Material for this exercise
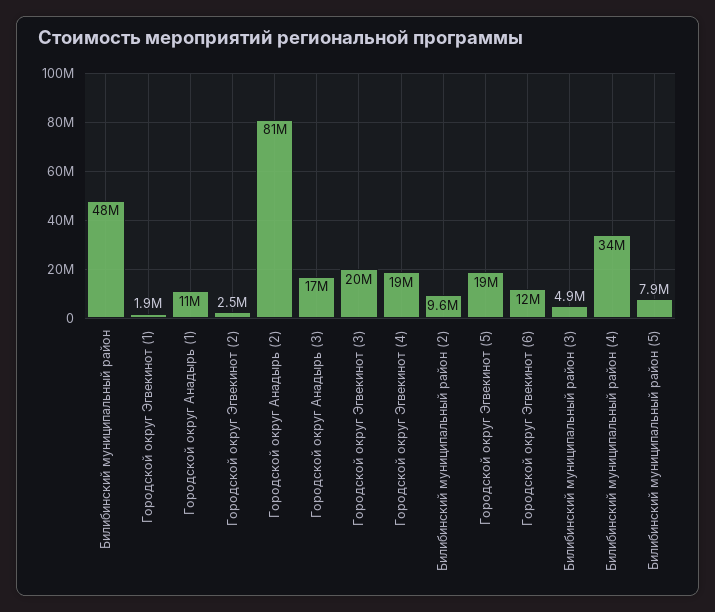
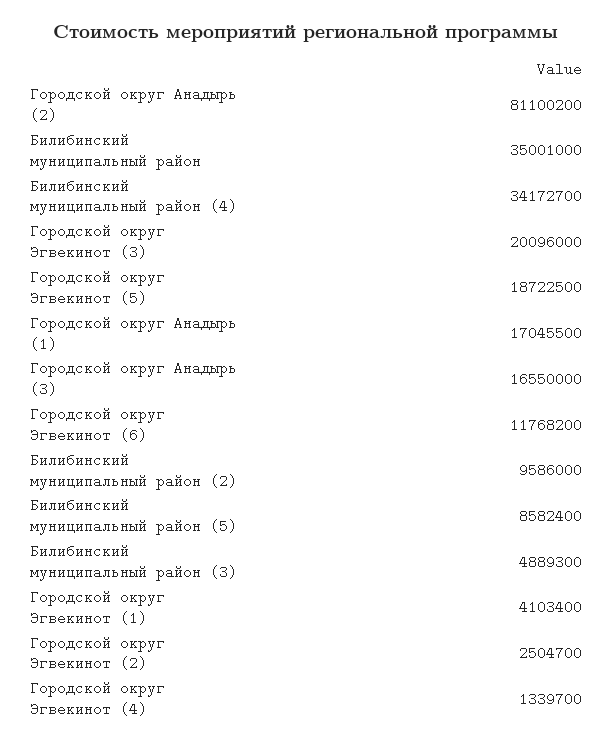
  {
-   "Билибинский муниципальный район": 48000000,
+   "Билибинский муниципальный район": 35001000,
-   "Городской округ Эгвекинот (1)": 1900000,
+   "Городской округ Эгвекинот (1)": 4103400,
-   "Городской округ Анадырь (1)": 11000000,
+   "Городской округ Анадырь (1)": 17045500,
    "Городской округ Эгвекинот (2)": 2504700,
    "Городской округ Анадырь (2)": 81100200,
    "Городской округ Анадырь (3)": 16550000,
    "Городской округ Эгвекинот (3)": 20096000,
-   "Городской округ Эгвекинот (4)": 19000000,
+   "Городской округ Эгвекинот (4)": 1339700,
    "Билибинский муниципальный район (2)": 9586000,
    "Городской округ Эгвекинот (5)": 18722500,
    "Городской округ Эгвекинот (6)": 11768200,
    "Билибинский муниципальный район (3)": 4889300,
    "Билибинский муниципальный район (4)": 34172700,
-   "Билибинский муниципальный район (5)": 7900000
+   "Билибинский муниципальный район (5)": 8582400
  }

==

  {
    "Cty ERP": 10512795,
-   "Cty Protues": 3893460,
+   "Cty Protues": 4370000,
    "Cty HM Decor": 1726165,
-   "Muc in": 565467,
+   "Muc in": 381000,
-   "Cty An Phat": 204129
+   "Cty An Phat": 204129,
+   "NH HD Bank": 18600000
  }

Problem statement
Your task is to find every line above containing the word "Городской" and copy it.

Result
-   "Городской округ Эгвекинот (1)": 1900000,
+   "Городской округ Эгвекинот (1)": 4103400,
-   "Городской округ Анадырь (1)": 11000000,
+   "Городской округ Анадырь (1)": 17045500,
    "Городской округ Эгвекинот (2)": 2504700,
    "Городской округ Анадырь (2)": 81100200,
    "Городской округ Анадырь (3)": 16550000,
    "Городской округ Эгвекинот (3)": 20096000,
-   "Городской округ Эгвекинот (4)": 19000000,
+   "Городской округ Эгвекинот (4)": 1339700,
    "Городской округ Эгвекинот (5)": 18722500,
    "Городской округ Эгвекинот (6)": 11768200,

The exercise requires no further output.